Raw data Start Marker

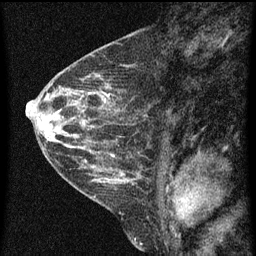
Breast MRI (dynamic contrast-enhanced), one sagittal slice. Dynamic contrast-enhanced series, image 2 of 3 at this slice position (ordered by acquisition). 1.5 T. TE 4.2 ms, TR 8 ms. 2 mm slice thickness. 256 × 256 image matrix. Patient: female, 48 years.
Annotated regions visible in this slice (semi-automatically segmented with operator editing):
- analysis volume of interest (the breast-tissue region the enhancement analysis was run in; not a lesion): bounding box (x1, y1, x2, y2) in pixels: (82, 74, 112, 125)
- tumour enhancement mask (voxels above the 70 % enhancement threshold inside the analysis volume of interest): (103, 92, 110, 101)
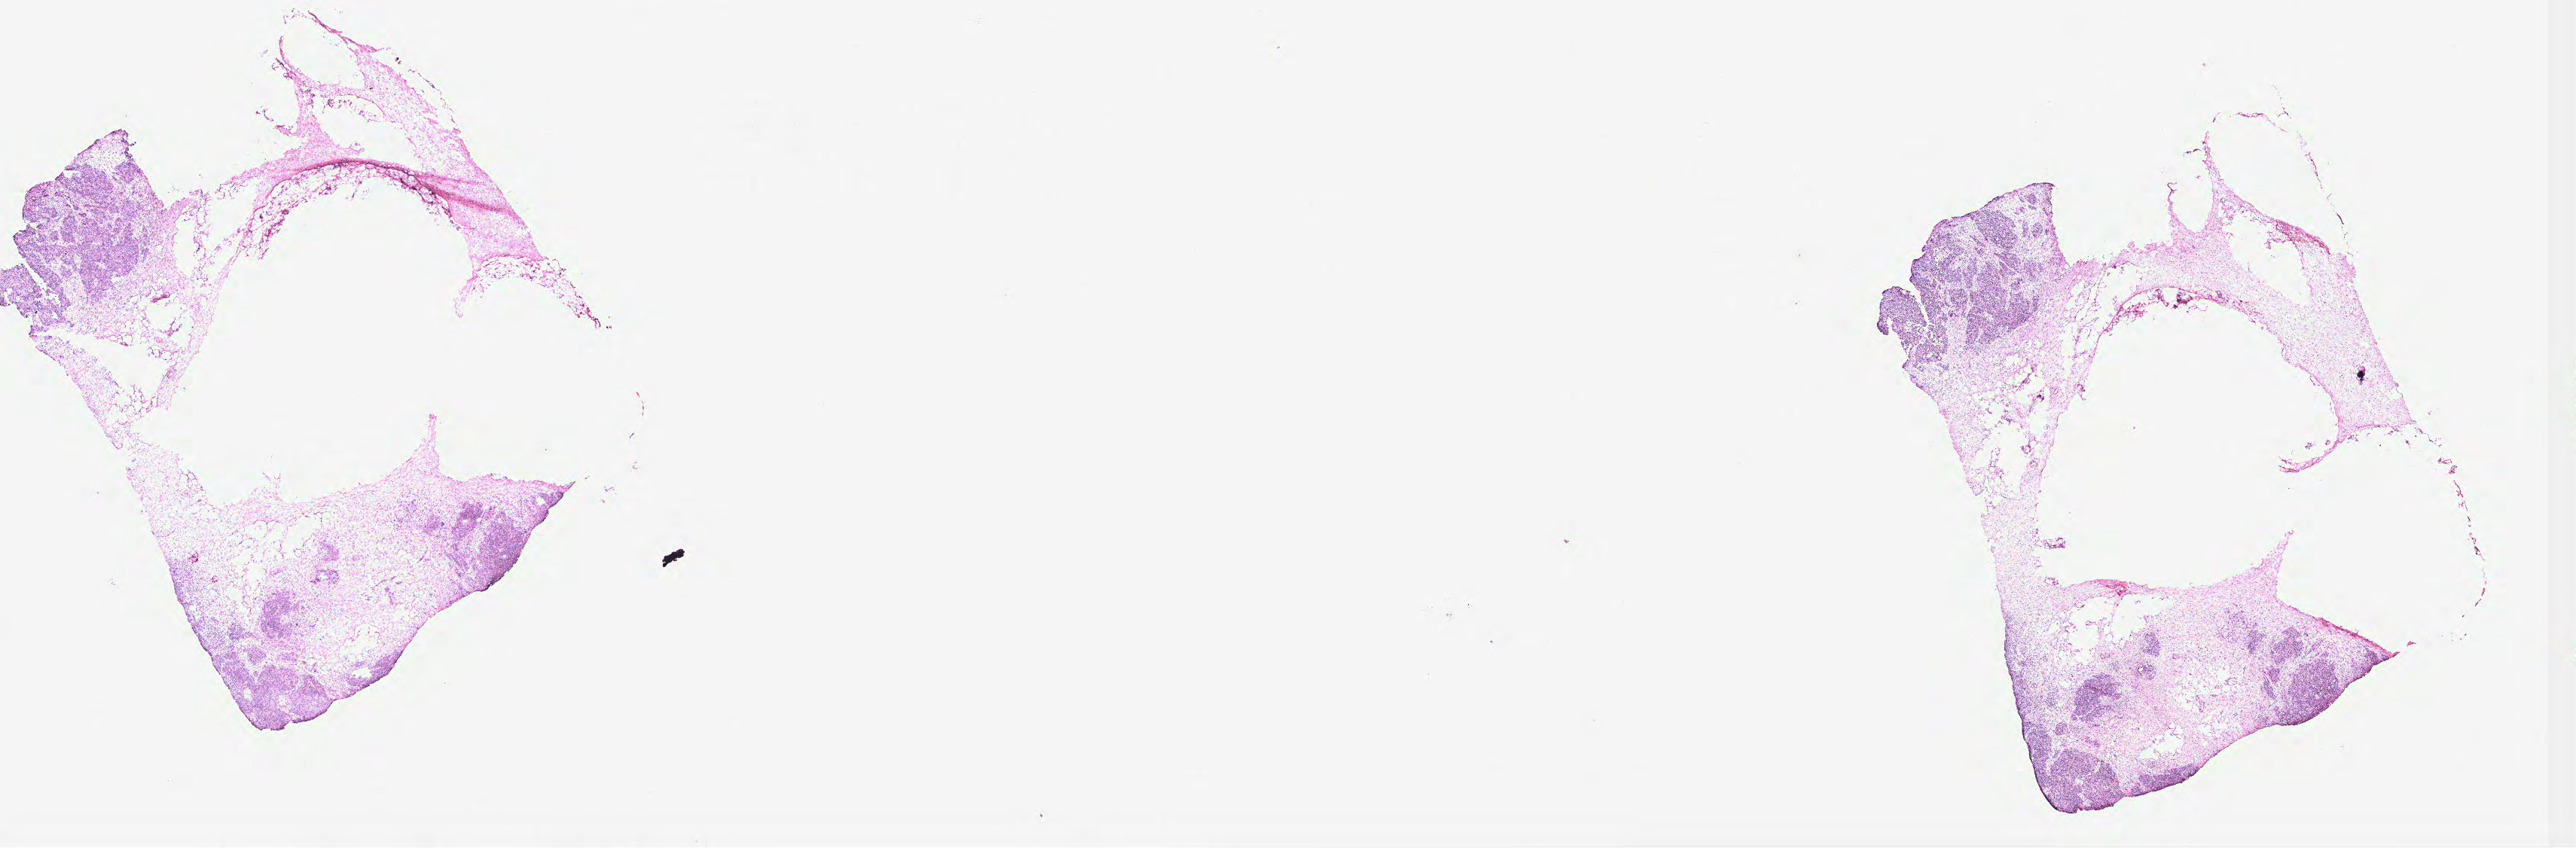
Hematoxylin and eosin (H&E) stained whole-slide image, whole scanned area (about 27.4 x 9.0 mm) shown as a low-resolution overview, ovary, tissue type not recorded. Female patient.
- patient diagnosis: Serous adenocarcinoma, NOS (peritoneum, NOS)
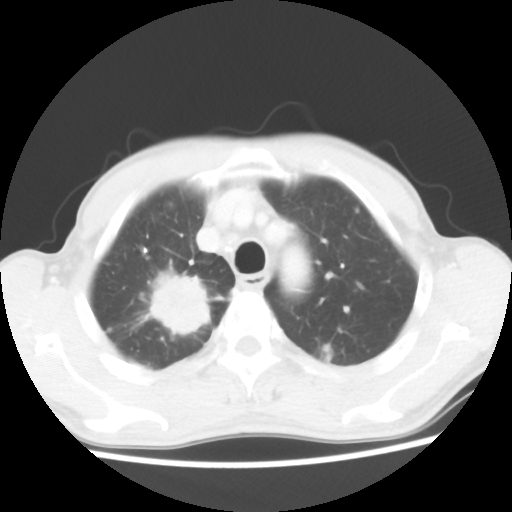
Chest CT, one axial slice. Reconstruction kernel STANDARD. Lung window (W 1500 / L -600 HU). 5 mm slice thickness. 512 × 512 image matrix. Patient: male, 66 years. From the clinical record (not read from this slice): clinical TNM (as recorded): T2 N0 M1a.
Annotated regions visible in this slice (rectangle marked by the reading radiologist):
- lung tumour (recorded histology: adenocarcinoma): bounding box <137,265,219,339> (left, top, right, bottom; pixels)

Raw data End Marker

▶ **Task details**: Copy out every line in the listing where the word "regions" appears.

▶ **Response for this exercise**:
Annotated regions visible in this slice (semi-automatically segmented with operator editing):
Annotated regions visible in this slice (rectangle marked by the reading radiologist):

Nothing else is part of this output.